[Material provided Boundary: Start]

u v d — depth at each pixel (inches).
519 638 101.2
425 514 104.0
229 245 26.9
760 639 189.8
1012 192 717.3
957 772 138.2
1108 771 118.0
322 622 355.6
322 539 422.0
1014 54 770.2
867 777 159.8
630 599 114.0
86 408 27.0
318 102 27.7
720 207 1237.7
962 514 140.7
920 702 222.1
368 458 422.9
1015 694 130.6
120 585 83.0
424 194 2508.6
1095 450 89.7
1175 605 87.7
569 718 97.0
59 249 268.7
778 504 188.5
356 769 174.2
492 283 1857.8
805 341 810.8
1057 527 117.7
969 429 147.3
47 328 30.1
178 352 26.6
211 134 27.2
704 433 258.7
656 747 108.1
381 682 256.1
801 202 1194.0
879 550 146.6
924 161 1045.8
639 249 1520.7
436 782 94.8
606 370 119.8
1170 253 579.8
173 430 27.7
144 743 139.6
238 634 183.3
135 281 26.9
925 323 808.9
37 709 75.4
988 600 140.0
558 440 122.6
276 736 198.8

[Material provided Boundary: End]

Work item
Copy out each entry above with no deviation.

Your response
u v d — depth at each pixel (inches).
519 638 101.2
425 514 104.0
229 245 26.9
760 639 189.8
1012 192 717.3
957 772 138.2
1108 771 118.0
322 622 355.6
322 539 422.0
1014 54 770.2
867 777 159.8
630 599 114.0
86 408 27.0
318 102 27.7
720 207 1237.7
962 514 140.7
920 702 222.1
368 458 422.9
1015 694 130.6
120 585 83.0
424 194 2508.6
1095 450 89.7
1175 605 87.7
569 718 97.0
59 249 268.7
778 504 188.5
356 769 174.2
492 283 1857.8
805 341 810.8
1057 527 117.7
969 429 147.3
47 328 30.1
178 352 26.6
211 134 27.2
704 433 258.7
656 747 108.1
381 682 256.1
801 202 1194.0
879 550 146.6
924 161 1045.8
639 249 1520.7
436 782 94.8
606 370 119.8
1170 253 579.8
173 430 27.7
144 743 139.6
238 634 183.3
135 281 26.9
925 323 808.9
37 709 75.4
988 600 140.0
558 440 122.6
276 736 198.8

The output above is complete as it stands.